The original concept was that with unbonded prestress you could not easily weave the tendons so they came up with the idea of a one way banded/distributed tendon pattern that provided a logical load balance but did not match the elastic moment pattern and only in flat plate slabs, no drop panels.

So the ultimate condition required a lot of redistribution and is basically a yield line solution without a yield line analysis. This actually works ok with regular column grids with flat plate slabs. The problem with this is that as the column pattern becomes more random, the elastic analysis you are getting from FEM differs by more and more from the Yield Line result you are actually trying to achieve. Averaging the results of an elastic analysis with random column positioning is not consistent with a possible yield line solution.

Also, unbonded prestress required a lot of extra bonded reinforcement to make the slab act as a flexural slab once cracking occurred. Without that and without bond of the tendons the slab went into catenery.

This extra reinforcement, top over the supports in both directions and a bottom mat in the slab panels made assisted the slab in acting as a flat slab should.

But the idea at the start was to keep the stresses low at service (basically in compression) so that the slab was uncracked at service, so there was no redistribution at service so deflection performance was no adversely affected. If you look at the British TR43 Version 1 which used this method for BS8110, it required a tension limit in negative moment zones of 0, i.e. fully in compression, based on the average stress in the panel!
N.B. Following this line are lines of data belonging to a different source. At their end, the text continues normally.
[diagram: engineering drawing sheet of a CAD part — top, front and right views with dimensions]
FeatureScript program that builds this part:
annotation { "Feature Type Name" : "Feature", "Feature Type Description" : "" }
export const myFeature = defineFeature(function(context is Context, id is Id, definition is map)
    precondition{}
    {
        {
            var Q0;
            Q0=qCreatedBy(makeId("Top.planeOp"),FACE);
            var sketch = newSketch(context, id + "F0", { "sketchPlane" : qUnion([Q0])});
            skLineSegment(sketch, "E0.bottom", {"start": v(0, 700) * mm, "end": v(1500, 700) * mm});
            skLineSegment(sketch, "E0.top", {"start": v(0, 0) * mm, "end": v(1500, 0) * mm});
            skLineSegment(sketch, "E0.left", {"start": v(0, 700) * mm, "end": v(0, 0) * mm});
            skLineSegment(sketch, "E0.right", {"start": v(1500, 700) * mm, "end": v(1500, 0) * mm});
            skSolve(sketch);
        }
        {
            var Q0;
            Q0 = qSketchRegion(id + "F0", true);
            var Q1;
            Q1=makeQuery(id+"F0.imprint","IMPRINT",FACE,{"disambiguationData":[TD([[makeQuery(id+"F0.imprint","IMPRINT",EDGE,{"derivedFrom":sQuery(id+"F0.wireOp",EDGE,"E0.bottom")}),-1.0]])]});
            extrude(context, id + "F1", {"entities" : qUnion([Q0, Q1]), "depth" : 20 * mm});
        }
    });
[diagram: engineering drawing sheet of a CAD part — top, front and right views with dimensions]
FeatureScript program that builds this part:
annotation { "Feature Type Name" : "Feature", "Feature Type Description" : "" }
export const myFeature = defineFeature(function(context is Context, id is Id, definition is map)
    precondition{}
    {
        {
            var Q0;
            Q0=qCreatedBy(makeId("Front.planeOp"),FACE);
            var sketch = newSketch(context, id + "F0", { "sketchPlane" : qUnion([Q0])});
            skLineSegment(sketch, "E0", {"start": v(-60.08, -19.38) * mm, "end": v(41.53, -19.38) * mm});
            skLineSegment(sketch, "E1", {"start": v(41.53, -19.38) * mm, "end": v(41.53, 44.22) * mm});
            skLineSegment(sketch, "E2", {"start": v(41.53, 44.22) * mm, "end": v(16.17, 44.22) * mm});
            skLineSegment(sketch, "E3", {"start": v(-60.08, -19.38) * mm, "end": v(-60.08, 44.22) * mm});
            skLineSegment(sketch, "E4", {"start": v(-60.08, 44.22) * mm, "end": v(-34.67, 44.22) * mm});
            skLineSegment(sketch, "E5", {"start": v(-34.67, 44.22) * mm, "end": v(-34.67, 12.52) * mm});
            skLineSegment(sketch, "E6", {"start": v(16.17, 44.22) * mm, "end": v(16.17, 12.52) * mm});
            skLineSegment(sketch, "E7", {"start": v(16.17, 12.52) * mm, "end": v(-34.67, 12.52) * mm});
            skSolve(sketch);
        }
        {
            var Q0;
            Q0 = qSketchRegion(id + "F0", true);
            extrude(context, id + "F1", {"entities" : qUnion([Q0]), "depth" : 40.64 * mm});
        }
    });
Then people started doing it with bonded prestress and also allowing much higher stresses as we would in a partially prestressed slab. But bonded prestress design codes do not require this extra reinforcement so designers using the logic were missing out on the benefits of the extra reinforcement as the codes assumed proper 2way column middle strip logic is being used with bonded tendons so this extra reinforcement was not mentioned in other codes. Banded/distributed slabs require this extra reinforcement also!